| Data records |
— start —
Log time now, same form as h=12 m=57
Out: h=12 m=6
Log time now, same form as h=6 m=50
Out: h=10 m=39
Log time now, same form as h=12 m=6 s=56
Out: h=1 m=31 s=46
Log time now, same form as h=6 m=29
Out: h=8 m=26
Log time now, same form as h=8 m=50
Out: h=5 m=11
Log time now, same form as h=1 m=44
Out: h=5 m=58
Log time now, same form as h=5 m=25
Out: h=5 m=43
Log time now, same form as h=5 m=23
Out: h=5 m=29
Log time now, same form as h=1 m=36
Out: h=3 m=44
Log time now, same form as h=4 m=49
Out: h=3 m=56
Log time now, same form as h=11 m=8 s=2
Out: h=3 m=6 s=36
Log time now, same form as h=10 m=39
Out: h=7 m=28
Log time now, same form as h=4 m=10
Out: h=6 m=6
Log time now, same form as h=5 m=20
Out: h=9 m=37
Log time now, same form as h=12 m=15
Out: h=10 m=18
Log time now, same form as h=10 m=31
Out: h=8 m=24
— end —
| Task |
Reproduce every line of the records above verbatim, with no changes.

| Solution to the problem |
Log time now, same form as h=12 m=57
Out: h=12 m=6
Log time now, same form as h=6 m=50
Out: h=10 m=39
Log time now, same form as h=12 m=6 s=56
Out: h=1 m=31 s=46
Log time now, same form as h=6 m=29
Out: h=8 m=26
Log time now, same form as h=8 m=50
Out: h=5 m=11
Log time now, same form as h=1 m=44
Out: h=5 m=58
Log time now, same form as h=5 m=25
Out: h=5 m=43
Log time now, same form as h=5 m=23
Out: h=5 m=29
Log time now, same form as h=1 m=36
Out: h=3 m=44
Log time now, same form as h=4 m=49
Out: h=3 m=56
Log time now, same form as h=11 m=8 s=2
Out: h=3 m=6 s=36
Log time now, same form as h=10 m=39
Out: h=7 m=28
Log time now, same form as h=4 m=10
Out: h=6 m=6
Log time now, same form as h=5 m=20
Out: h=9 m=37
Log time now, same form as h=12 m=15
Out: h=10 m=18
Log time now, same form as h=10 m=31
Out: h=8 m=24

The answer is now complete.